Tags
Babylon, Bedouin, free verse, Jeddah, Lilith, poem, Poetry, sand storm, summoning
“I have always loved the desert. One sits down on a desert sand dune, sees nothing, hears nothing. Yet through the silence something throbs and gleams …” ― Antoine de Saint-Exupery, The Little Prince.
1st PRAYER:
Wake and watch dawn pour over the desert;
as it does everyday in the city
of Jeddah, in Babylon. She searched for
Lilith among the corpses the raiders
leave for the vultures for she has waited
lifetimes, another dawn, one more sunset,
for this. Out on the Sahara’s low lip
something entered her wrists, thin fingers stirred,
touching, just once, nails kissing each other.
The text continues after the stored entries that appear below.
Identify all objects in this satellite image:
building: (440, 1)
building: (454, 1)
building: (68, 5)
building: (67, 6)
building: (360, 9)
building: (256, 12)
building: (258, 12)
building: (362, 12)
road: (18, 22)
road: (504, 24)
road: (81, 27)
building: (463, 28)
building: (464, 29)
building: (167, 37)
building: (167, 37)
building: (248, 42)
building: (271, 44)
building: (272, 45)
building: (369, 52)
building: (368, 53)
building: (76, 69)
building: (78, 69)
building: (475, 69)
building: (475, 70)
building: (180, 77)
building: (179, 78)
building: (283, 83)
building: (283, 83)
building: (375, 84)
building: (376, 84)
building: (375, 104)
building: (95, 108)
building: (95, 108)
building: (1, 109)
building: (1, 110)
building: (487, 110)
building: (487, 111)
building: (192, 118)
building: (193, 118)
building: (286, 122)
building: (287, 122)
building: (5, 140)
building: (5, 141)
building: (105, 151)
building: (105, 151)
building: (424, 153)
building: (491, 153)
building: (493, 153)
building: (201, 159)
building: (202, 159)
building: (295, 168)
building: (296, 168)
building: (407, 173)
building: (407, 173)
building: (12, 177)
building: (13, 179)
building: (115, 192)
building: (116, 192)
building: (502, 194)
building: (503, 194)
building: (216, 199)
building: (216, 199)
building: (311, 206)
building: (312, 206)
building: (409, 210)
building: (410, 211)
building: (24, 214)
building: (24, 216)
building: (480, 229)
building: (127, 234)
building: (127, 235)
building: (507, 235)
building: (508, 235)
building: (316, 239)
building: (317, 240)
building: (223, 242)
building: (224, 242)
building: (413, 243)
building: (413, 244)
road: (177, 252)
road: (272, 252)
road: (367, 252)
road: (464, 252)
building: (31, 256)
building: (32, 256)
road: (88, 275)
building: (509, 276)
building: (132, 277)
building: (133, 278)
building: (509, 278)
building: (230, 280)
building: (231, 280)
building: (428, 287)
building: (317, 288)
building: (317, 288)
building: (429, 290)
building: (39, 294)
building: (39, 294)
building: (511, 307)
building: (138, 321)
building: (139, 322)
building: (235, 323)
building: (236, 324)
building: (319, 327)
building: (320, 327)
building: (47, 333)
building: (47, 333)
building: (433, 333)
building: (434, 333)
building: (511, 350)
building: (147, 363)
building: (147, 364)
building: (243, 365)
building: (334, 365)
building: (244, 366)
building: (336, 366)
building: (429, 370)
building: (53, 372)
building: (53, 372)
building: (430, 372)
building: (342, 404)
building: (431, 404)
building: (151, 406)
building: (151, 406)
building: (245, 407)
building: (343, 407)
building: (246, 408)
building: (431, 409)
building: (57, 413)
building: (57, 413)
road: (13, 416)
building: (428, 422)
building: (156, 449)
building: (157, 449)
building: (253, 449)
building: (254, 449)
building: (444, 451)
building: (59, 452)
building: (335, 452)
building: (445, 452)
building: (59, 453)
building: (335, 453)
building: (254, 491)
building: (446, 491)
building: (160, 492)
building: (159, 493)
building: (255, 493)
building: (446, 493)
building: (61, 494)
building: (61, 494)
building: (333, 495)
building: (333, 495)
All I tell you is a secret, a need
beyond word, beyond sound, silence, until
the silence releases something like prayer,
like song. She sat in the sand, drew circles
with her curved horn-blade. It is hard not to fall
in love with blades, with rage, with a war like blades.
It was a summoning from the silence,
from Lilith, the First Wife, the First Lover.
She threw down the curved-horn, turned to the south.
A Bedouin widow sat on a dune,
watching the girl watching the vast sand storm
approach, washing over everything; pulsing
with what the ancients called destruction of life.